Tuesday, February 19, 2013

Obama's Prosperity Plan: Tax, Borrow, Spend


Former deficit panel leaders push new fiscal plan as Obama renews call for tax hikes




The two men at the helm of President Obama's discarded deficit-reduction commission are pushing Washington once again to come up with a bigger and better fiscal deal, as the president prepares to make yet another call for Congress to avert imminent spending cuts. 

The president, in remarks late Tuesday morning, plans to urge congressional Republicans to accept more tax revenue in order to avert sweeping cuts poised to hit March 1 -- though Congress is out of town for the week. The plea marks the latest effort by Obama to get lawmakers to at least pass a short-term fix, in the face of increasing resistance among Republicans who say Congress should not keep kicking the can. 

Erskine Bowles and Alan Simpson, the former co-chairmen of the president's deficit-reduction commission who for years have been urging Washington to stop kicking the can, got in front of the president early Tuesday morning to push a plan of their own. 

"Over the medium and long-term, our debt is projected to continue growing faster than the economy. It is simply on an unsustainable path," they said in a statement. 

The two fiscal hawks pitched a plan to avert the looming spending cuts -- heavy cuts to defense and other programs which they describe as "abrupt" and "mindless" -- and instead enact a $2.4 trillion deficit reduction plan over 10 years.

A quarter would come from changes to health care spending, a quarter would come from closing tax loopholes and the rest would come from spending reductions including a stingier adjustment of Social Security's cost of living increases. 

On tax reform, the plan presents a middle ground -- by using the savings from closing loopholes to both lower rates and bring down the deficit. By contrast, Obama has pushed to use that savings mostly to reduce the deficit, while Republicans have pushed to use it to bring down rates. 

Simpson and Bowles cast their plan as building on the proposal from the president's deficit commission -- a plan which Congress never adopted and Obama never fully endorsed. 

Obama, fresh off a three-day Florida golfing trip, was to press his own case during an event at the White House on Tuesday morning. Emergency responders, a group of workers the White House says could be affected if state and local governments lose federal money as a result of the cuts, were joining him. 

The $85 billion in cuts, known as the sequester, will start taking effect on March 1 unless Congress acts. The White House says the sequester could derail an economy still suffering from high unemployment and sluggish growth.

Obama wants to offset the sequester through a combination of targeted spending cuts and increased tax revenue. The White House is backing a proposal unveiled last week by Senate Democrats that is in line with the president's principles.

But that plan was met with an icy reception by Republicans, who oppose raising more tax revenue in order to offset the cuts. GOP leaders say the president got the tax increases he wanted at the beginning of the year when Congress agreed to raise taxes on family income above $450,000 a year. 

The White House said Obama on Tuesday would call on congressional Republicans to compromise and accept the Senate Democrats' proposal. 

The Democrats propose to generate revenue by plugging some tax loopholes. Those include tax breaks for the oil and natural gas industry and businesses that have sent jobs overseas, and by taxing millionaires at a rate of at least 30 percent. 

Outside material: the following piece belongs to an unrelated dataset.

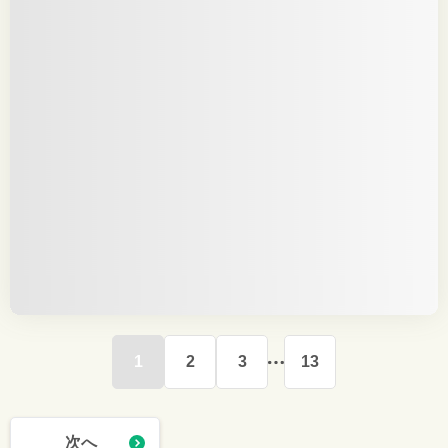
1
2
3
13
次へ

A spokesman for House Speaker John Boehner said the Ohio Republican agrees the sequester is a bad way to reduce spending, but put the onus for averting the cuts on Democrats. 

"A solution now requires the Senate -- controlled by the president's party -- to finally pass a plan of their own," spokesman Brendan Buck said. 

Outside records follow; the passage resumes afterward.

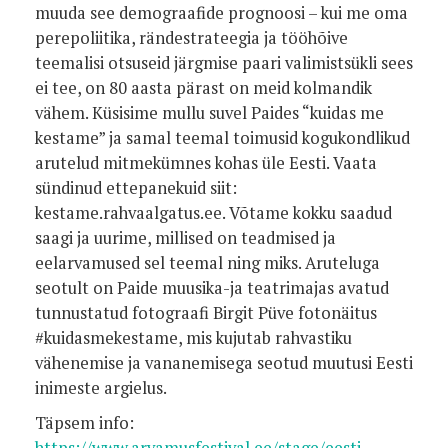
muuda see demograafide prognoosi – kui me oma
perepoliitika, rändestrateegia ja tööhõive
teemalisi otsuseid järgmise paari valimistsükli sees
ei tee, on 80 aasta pärast on meid kolmandik
vähem. Küsisime mullu suvel Paides “kuidas me
kestame” ja samal teemal toimusid kogukondlikud
arutelud mitmekümnes kohas üle Eesti. Vaata
sündinud ettepanekuid siit:
kestame.rahvaalgatus.ee. Võtame kokku saadud
saagi ja uurime, millised on teadmised ja
eelarvamused sel teemal ning miks. Aruteluga
seotult on Paide muusika-ja teatrimajas avatud
tunnustatud fotograafi Birgit Püve fotonäitus
#kuidasmekestame, mis kujutab rahvastiku
vähenemise ja vananemisega seotud muutusi Eesti
inimeste argielus.
Täpsem info:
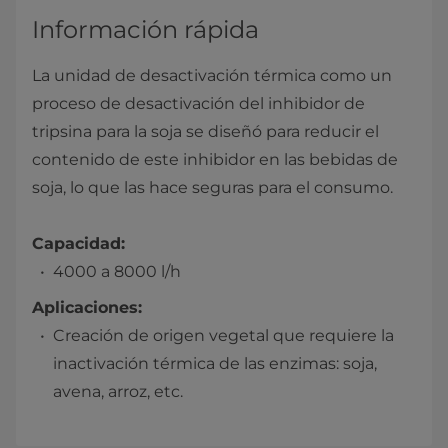
Información rápida
La unidad de desactivación térmica como un
proceso de desactivación del inhibidor de
tripsina para la soja se diseñó para reducir el
contenido de este inhibidor en las bebidas de
soja, lo que las hace seguras para el consumo.
Capacidad:
4000 a 8000 l/h
Aplicaciones:
Creación de origen vegetal que requiere la
inactivación térmica de las enzimas: soja,
avena, arroz, etc.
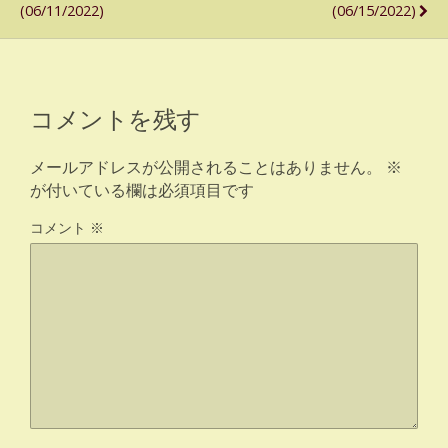
(06/11/2022)
(06/15/2022)
コメントを残す
メールアドレスが公開されることはありません。
※
が付いている欄は必須項目です
コメント
※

Some Republicans, including House Budget Committee Chairman Paul Ryan, R-Wis., have advocated plugging loopholes, but as part of a discussion on a tax overhaul, not sequestration. 

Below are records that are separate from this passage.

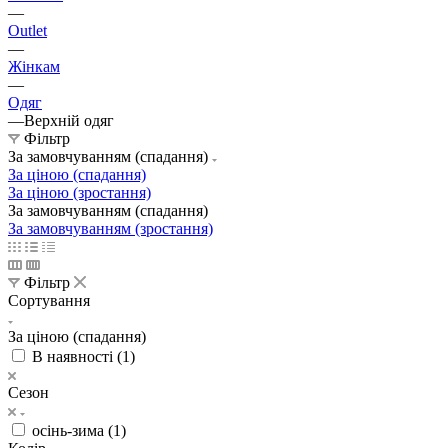
—
Outlet
—
Жінкам
—
Одяг
—
Верхній одяг
Фільтр
За замовчуванням (спадання)
За ціною (спадання)
За ціною (зростання)
За замовчуванням (спадання)
За замовчуванням (зростання)
Фільтр
Сортування
За ціною (спадання)
В наявності (
1
)
Сезон
осінь-зима (
1
)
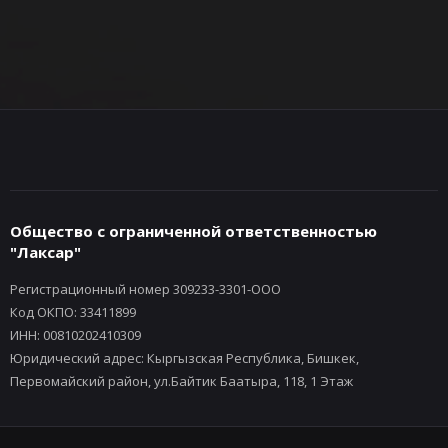
Общество с ограниченной ответственностью
"Лаксар"
Регистрационный номер 309233-3301-ООО
Код ОКПО: 33411899
ИНН: 00810202410309
Юридический адрес: Кыргызская Республика, Бишкек,
Первомайский район, ул.Байтик Баатыра, 118, 1 Этаж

"Loopholes are necessary for tax reform," Ryan said Sunday on ABC's "This Week." `'If you take them for spending, you're blocking tax reform and you're really not getting the deficit under control." 

The sequester was first set to begin taking effect on Jan. 1. But as part of the "fiscal cliff" negotiations, the White House and lawmakers agreed to push it off for two months in order to create space to work on a larger budget deal. 

With little progress on that front in recent weeks, Obama is calling for the sequester to be put off again, though it's unclear whether another delay would have any impact on the prospects for a broader budget agreement. 

The Associated Press contributed to this report.